The American Group has never entertained any objection to taking over the option under the contract; in fact, it has had an option on the entire position of the Pacific Development Corporation except during those periods when relinquishment of such option was made in accordance with the terms of the loan agreement and prior to the maturity dates upon which the Group assumed the Corporation would repay its loan.
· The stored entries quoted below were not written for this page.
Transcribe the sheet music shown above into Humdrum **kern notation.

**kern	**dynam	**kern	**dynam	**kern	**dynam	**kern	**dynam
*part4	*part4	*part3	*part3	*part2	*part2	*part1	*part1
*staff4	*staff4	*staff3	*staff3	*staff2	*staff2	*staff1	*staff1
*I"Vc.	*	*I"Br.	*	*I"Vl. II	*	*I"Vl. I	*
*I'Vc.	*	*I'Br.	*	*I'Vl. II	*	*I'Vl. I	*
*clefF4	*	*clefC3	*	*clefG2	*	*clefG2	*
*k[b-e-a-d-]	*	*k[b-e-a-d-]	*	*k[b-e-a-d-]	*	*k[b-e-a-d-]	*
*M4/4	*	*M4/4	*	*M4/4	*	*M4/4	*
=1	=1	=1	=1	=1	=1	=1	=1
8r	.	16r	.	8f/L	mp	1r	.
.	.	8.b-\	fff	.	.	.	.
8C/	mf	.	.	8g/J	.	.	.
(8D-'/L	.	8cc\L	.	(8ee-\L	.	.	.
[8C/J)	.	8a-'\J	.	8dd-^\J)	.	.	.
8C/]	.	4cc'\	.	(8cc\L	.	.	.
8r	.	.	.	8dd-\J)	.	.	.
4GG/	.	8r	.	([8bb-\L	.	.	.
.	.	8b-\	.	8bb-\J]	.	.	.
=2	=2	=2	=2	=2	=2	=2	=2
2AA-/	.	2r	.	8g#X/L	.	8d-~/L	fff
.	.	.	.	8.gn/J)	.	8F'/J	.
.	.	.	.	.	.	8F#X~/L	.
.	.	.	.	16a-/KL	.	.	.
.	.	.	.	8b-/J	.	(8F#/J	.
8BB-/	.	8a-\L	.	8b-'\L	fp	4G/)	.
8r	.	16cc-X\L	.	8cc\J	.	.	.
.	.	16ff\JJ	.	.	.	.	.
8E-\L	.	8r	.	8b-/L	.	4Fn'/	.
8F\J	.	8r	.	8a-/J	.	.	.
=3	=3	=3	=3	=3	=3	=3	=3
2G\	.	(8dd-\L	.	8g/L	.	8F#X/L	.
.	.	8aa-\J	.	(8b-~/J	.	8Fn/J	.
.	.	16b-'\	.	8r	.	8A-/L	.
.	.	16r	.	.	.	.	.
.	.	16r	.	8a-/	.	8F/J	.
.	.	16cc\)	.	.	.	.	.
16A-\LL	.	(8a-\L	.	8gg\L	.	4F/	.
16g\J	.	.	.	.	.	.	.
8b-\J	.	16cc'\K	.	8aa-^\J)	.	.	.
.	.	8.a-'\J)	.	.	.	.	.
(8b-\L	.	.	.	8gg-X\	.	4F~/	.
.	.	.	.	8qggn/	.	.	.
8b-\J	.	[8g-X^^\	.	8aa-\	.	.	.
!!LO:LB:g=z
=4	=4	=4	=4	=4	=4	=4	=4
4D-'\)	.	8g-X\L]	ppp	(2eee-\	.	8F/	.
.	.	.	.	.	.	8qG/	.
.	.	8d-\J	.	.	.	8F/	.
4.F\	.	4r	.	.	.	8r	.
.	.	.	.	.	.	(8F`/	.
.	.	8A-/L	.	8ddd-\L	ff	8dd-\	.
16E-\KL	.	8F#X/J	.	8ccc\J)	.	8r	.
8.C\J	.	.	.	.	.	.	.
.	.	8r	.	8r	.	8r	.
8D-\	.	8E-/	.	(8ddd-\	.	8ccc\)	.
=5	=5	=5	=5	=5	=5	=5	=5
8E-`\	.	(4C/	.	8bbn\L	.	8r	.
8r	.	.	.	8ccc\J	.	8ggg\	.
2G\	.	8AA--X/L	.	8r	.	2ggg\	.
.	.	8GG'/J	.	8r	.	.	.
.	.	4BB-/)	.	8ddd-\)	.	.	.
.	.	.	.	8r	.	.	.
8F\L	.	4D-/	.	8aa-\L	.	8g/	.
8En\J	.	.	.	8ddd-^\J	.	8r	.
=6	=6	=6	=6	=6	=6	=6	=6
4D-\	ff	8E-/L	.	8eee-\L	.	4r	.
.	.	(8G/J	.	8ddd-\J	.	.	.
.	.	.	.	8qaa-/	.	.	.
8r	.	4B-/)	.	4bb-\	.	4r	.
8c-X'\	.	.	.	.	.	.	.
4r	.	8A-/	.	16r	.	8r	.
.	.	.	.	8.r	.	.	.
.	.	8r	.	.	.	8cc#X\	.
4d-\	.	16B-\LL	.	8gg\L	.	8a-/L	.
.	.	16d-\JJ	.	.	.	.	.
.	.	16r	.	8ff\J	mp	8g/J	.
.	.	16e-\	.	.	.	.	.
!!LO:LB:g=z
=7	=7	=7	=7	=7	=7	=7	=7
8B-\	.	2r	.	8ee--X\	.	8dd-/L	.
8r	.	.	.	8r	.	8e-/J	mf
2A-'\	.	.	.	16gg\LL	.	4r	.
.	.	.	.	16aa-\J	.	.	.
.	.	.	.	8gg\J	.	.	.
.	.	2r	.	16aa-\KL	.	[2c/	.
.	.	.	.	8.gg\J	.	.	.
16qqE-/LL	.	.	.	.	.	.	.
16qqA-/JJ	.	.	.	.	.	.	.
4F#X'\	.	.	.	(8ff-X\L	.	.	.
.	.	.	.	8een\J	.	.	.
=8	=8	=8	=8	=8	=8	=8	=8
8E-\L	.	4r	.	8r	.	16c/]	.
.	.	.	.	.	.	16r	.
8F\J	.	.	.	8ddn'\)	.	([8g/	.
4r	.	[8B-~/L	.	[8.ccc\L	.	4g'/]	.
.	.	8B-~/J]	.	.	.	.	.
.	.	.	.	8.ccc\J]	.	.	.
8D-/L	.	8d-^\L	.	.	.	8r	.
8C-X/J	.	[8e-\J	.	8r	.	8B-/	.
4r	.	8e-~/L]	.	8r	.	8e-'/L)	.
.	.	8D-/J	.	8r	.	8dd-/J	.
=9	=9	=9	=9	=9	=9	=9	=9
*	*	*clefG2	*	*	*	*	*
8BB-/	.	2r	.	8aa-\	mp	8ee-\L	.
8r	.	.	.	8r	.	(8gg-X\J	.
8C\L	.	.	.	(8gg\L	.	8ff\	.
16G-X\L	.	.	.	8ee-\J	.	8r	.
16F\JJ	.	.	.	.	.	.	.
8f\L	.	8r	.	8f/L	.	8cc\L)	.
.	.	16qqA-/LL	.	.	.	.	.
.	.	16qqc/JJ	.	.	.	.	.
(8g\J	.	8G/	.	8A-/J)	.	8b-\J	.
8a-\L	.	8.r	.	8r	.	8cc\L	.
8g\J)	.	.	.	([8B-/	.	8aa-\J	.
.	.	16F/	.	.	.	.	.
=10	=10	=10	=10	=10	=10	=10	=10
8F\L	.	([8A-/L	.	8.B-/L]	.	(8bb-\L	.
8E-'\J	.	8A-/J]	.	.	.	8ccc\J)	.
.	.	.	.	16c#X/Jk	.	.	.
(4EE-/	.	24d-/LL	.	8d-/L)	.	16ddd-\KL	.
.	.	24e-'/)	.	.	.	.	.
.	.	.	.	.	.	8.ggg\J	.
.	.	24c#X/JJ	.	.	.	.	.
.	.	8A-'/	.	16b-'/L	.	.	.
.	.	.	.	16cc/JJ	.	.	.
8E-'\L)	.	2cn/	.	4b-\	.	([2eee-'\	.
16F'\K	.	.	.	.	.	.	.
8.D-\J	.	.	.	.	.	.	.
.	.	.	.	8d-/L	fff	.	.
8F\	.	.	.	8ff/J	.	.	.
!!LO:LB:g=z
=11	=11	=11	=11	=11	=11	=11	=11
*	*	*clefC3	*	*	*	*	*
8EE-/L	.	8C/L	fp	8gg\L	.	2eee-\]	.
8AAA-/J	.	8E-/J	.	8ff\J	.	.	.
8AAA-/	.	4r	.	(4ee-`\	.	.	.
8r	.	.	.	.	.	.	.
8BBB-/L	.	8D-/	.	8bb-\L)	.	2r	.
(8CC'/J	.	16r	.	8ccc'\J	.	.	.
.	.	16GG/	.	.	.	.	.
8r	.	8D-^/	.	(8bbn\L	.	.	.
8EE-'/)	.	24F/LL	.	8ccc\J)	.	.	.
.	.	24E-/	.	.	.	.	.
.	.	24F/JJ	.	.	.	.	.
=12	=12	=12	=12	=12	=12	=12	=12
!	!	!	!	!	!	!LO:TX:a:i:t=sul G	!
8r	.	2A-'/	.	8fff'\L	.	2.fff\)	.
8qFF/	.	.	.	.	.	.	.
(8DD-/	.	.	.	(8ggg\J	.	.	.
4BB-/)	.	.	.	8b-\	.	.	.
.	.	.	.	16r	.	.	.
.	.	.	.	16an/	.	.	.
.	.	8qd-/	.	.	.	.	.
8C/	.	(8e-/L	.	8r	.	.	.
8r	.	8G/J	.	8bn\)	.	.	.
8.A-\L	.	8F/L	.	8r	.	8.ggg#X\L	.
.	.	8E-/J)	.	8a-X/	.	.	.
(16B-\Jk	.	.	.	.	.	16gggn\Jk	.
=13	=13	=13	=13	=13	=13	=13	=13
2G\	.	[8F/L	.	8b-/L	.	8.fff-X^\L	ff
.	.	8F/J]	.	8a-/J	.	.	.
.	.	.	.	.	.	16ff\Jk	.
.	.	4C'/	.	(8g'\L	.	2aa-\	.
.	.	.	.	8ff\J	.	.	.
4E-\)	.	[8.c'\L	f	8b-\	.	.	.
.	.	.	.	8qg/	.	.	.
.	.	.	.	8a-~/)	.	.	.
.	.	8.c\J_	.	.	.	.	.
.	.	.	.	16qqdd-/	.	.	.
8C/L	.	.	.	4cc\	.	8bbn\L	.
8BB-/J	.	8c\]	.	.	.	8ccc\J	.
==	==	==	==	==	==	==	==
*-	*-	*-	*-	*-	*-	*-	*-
It has not, however, seen its way clear to take over such position, involving, as such taking over would

(a)
the purchase of notes which the American Group did not consider set up along lines permitting their sale, and
(b)
assuming whatever moral obligation existed to purchase $20,000,000. additional notes of similar character.

As to the position of the loan with respect to its being included within the Consortium activities, we beg to advise that if the contract were remodeled along lines which permit of the public issue of securities to the investing public, such a loan would automatically become a subject for Consortium activities, and such intent is clearly evident from the phraseology of Minute 15 of the Consortium Meeting of October 15, 1920.87 Until the loan takes that form, however, it is not a matter of Consortium activity, although the Consortium members, other than the American, were given, but did not accept, an opportunity to join in the Group’s loan to the Pacific Development Corporation and to share in whatever benefits might accrue.

If there are further points regarding this contract upon which you would care to have comment, please advise us.

Respectfully,

J. P. Morgan & Co.
For the American Group
  1. Not printed.
  2. Not printed.
  3. For the Department’s reply to the Japanese inquiry, see instructions of Dec. 28, to the Ambassador in Japan, p. 397.
  4. See letter of Apr. 9 from Messrs. Sullivan & Cromwell, p. 387.
  5. Ante, p. 386.
  6. Foreign Relations, 1920, vol. i, p. 586.